The focus of Charlie’s discussion - State of the Union: ‘Cinema’ in the Digital Age -was on exhibition, and how new forms of presentation can lead to new forms of content, creativity and, above all, engagement. As Charlie puts it, “what people want from new media is something that exists in the flow of your life: not putting you in a box for an hour and a half and forcing you to watch something.”
As well as talking us through recent cinematic developments, from the constantly evolving TikTok to Jeffrey Katzenberg’s new streaming service, Quibi, Charlie also showed some of his own work on the subject, including a video essay on our relationship to TikTok for Sight & Sound, and A Machine for Viewing, an interactive VR piece exploring the relationship between the history of film and new digital cinematic spaces. “All kinds of new screen shapes have sprung into life, including the very one that Sergei Eisenstein predicted: the square. 70 years after his death, Instagram made his prophecy a reality.”
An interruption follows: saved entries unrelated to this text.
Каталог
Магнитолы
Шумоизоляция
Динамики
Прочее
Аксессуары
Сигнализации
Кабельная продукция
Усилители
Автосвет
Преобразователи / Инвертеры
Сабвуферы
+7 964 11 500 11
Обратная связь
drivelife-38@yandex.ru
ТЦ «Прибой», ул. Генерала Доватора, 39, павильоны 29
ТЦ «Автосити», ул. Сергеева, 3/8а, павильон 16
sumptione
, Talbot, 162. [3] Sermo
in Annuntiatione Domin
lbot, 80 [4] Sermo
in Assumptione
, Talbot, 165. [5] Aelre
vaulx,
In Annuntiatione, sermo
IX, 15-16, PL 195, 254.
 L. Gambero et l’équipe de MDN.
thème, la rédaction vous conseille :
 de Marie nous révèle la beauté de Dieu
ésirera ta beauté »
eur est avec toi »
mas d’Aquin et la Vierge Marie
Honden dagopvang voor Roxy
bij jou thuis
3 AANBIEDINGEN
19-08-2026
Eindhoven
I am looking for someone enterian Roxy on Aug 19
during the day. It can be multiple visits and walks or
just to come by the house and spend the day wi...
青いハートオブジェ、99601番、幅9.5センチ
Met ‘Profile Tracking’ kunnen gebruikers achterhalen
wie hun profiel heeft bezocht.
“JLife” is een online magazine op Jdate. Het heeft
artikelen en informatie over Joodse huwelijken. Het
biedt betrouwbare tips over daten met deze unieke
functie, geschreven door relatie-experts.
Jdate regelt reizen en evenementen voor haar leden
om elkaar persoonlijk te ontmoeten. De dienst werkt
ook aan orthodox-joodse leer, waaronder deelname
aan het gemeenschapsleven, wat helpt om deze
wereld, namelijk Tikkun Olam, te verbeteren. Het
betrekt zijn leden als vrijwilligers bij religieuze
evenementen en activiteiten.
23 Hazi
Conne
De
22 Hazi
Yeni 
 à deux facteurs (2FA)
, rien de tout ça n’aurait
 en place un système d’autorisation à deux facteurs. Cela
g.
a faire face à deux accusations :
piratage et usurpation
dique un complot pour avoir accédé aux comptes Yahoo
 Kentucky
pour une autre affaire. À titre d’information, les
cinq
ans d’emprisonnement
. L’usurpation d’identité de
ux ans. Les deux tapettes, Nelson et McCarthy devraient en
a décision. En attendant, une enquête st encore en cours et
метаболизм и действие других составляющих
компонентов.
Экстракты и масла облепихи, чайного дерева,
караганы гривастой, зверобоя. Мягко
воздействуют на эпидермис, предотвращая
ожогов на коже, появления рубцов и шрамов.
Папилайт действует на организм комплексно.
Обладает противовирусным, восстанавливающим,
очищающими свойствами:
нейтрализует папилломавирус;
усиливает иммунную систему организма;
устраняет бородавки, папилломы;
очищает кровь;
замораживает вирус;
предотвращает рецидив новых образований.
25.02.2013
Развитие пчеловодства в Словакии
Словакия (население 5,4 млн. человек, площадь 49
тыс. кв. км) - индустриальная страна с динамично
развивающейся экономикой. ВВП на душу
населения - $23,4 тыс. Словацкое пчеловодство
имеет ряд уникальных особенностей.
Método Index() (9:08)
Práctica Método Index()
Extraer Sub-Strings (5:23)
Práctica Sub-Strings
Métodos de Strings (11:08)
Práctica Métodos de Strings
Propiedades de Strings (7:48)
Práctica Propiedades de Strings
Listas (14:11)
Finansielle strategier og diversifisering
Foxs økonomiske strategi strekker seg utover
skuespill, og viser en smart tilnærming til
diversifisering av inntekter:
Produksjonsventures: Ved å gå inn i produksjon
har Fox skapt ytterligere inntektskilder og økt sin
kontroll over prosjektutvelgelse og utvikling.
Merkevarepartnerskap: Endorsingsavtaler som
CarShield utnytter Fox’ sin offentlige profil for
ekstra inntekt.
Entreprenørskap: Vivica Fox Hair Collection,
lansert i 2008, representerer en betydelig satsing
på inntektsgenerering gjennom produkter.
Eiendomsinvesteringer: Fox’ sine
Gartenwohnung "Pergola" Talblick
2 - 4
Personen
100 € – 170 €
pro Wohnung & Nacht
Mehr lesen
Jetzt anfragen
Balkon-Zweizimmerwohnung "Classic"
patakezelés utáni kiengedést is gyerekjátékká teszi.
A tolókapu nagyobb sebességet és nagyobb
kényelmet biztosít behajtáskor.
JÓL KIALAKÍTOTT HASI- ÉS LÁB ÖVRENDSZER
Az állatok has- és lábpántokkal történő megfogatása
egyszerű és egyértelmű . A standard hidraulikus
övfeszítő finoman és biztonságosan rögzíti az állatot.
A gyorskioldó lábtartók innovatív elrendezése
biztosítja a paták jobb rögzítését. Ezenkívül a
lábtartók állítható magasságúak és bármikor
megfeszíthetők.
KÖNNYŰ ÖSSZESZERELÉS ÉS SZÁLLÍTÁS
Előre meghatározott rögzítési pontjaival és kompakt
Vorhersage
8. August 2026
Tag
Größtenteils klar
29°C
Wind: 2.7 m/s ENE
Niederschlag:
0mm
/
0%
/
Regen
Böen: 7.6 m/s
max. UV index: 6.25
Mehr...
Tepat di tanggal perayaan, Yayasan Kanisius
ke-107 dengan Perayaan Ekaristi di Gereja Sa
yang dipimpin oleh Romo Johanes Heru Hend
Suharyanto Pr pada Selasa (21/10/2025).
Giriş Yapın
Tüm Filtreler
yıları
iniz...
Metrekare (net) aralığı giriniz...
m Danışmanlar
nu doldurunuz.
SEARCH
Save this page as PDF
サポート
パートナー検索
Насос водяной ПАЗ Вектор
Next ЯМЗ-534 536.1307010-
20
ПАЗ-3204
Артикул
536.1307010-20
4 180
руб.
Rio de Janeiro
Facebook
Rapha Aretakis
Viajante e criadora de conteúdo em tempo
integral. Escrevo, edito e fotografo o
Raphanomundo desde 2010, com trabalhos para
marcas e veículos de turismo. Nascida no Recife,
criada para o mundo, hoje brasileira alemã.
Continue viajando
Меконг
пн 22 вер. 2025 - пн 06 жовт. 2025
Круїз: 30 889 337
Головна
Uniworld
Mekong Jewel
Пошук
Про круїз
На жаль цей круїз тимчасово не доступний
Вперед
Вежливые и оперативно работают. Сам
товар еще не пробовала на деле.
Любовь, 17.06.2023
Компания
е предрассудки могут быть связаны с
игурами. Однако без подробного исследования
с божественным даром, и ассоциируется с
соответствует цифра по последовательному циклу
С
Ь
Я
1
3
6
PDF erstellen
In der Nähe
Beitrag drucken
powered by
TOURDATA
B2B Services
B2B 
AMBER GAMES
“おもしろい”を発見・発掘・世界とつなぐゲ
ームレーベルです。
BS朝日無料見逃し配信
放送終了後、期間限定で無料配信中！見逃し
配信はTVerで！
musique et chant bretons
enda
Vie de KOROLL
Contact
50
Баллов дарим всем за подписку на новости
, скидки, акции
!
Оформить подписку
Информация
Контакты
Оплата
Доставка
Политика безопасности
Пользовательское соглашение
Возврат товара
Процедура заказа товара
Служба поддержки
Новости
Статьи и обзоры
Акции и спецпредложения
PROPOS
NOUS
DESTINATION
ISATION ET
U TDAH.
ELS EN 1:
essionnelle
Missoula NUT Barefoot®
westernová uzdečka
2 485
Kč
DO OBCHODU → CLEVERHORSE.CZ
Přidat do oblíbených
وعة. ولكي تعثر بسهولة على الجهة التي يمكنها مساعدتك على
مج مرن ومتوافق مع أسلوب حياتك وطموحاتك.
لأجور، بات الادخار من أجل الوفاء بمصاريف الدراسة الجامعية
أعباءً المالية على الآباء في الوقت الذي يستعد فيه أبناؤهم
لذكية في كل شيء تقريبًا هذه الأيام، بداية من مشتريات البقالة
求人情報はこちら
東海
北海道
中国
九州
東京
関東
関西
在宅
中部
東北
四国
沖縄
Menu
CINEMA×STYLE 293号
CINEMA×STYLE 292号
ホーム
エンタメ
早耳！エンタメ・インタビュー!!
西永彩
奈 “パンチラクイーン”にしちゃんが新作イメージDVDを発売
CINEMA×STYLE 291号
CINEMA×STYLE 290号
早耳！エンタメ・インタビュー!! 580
Our second session narrowed in on one aspect of the new digital cinema opportunity – mobile episodic storytelling – with Nihal Tharoor of Electric Noir Studios, the creators of Dead Man’s Phone. Like Charlie, Nihal’s focus is on the new space that cinema occupies in our hyperconnected lives: “There are transformations going on today that cinema simply can’t keep up with. Cinema is incapable of capturing our lives at the pace they play out.”
Nihal, along with Electric Noir co-founder Benedict Tatham, sought to rectify this problem with a fast-paced interactive crime drama that puts the viewer at the centre of the story – somewhere between a game and a police procedural, but not quite either, exactly. “The mobile format of Dead Man’s Phone offers unique narrative possibilities, bringing immediacy and realism other formats could not - you experience the raw spontaneity of life with the characters, even though it is illusory, and the narrative is always controlled.”
It was fascinating to hear their journey, and to speculate where cinema might head next, as narrative and content are wrapped up in boundless new forms of presentation.